Apple stock falls as EU regulators tighten screws and China bans iPhones for government workers
  • Apple stock dropped about 3% Wednesday following developments with regulators in Europe and China.
  • The European Commission named Apple a "gatekeeper" along with Microsoft, ByteDance, Meta, Amazon, and Alphabet.

Apple stock declined roughly 3% on Wednesday following a pair of regulatory developments in Europe and China.

On Wednesday, the European Commission named Apple as one of six tech companies acting as "gatekeepers" of online services. The other firms included Alphabet, ByteDance, Meta, Microsoft, and Amazon.

According to the EC's Digital Markets Act, which went into effect last November, a "gatekeeper" of a core service is a company with greater than 45 million monthly active users and a market cap of $82 billion.

Businesses given that label have to make their messaging apps work with rival platforms and allow users to decide which services to pre-install on their smartphones.

Apple, alongside the other named companies, now has six months to comply with the EC's demands, or else they can face fines of up to 10% of annual global turnover.
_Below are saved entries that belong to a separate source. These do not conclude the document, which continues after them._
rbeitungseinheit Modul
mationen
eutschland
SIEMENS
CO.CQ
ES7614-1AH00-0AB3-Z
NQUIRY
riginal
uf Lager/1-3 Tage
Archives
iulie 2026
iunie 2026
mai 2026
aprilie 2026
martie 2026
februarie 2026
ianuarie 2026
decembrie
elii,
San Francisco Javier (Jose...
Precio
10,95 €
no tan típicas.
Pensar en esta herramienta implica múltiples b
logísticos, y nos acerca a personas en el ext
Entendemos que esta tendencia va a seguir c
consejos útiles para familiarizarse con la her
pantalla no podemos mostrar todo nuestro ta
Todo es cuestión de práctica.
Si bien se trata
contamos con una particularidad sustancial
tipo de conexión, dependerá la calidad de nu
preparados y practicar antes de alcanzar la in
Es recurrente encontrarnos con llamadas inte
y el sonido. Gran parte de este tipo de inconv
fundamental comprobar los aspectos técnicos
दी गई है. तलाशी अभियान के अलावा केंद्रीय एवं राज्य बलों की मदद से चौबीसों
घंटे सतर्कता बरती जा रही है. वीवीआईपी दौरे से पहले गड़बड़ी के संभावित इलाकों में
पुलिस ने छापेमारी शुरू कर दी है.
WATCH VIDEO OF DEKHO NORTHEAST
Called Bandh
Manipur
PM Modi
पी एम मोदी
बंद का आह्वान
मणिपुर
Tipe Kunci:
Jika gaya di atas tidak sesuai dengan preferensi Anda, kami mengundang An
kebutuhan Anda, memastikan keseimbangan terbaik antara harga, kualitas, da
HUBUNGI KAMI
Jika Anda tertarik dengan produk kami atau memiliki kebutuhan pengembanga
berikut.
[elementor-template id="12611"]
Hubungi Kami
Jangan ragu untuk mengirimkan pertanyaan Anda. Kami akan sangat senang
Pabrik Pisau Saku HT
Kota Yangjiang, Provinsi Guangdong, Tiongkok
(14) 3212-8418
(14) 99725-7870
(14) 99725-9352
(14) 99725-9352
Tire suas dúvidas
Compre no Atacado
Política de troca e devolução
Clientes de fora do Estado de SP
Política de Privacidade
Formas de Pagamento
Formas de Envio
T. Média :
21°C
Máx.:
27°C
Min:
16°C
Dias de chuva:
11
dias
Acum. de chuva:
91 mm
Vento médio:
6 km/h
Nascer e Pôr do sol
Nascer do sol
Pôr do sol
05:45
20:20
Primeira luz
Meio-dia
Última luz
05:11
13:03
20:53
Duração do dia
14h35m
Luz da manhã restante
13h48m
Meanwhile, the Wall Street Journal reported that China has banned iPhone use for government officials while at work, the latest step from Beijing to cut reliance on American and overseas technologies. Already, some government workers faced iPhone restrictions depending on which agency they worked in, but the latest measure extends those more broadly.

As for Apple, the company relies on China as a major market and also a key place of production. Most of its products are made in China, and Apple employs millions of people throughout the country.

The US similarly has banned public employees from using ByteDance's app, TikTok, on work devices and Wifi networks. Plus, US lawmakers have proposed legislation that would ban the Chinese app nationwide.

Wall Street remains bullish on the technology sector at large. Goldman Sachs strategists highlighted in a Monday note that the sector has dominated the stock market ever since Apple became the biggest company in the world about a decade ago.

The bank said technology lowers prices for consumers, which means lawmakers are less likely to target tech firms from that angle.

"In this way the tech sector from a policy perspective may be different from others, such as banks, supermarkets or energy companies, where politicians often argue that the benefits (for example of higher interest rates for savers, or lower food and energy prices) are not being passed on to consumers," Goldman strategists said. "This does not make technology companies immune from regulation, but it is more likely to come from issues around privacy and use of data, or the impact on mental health, than on pricing."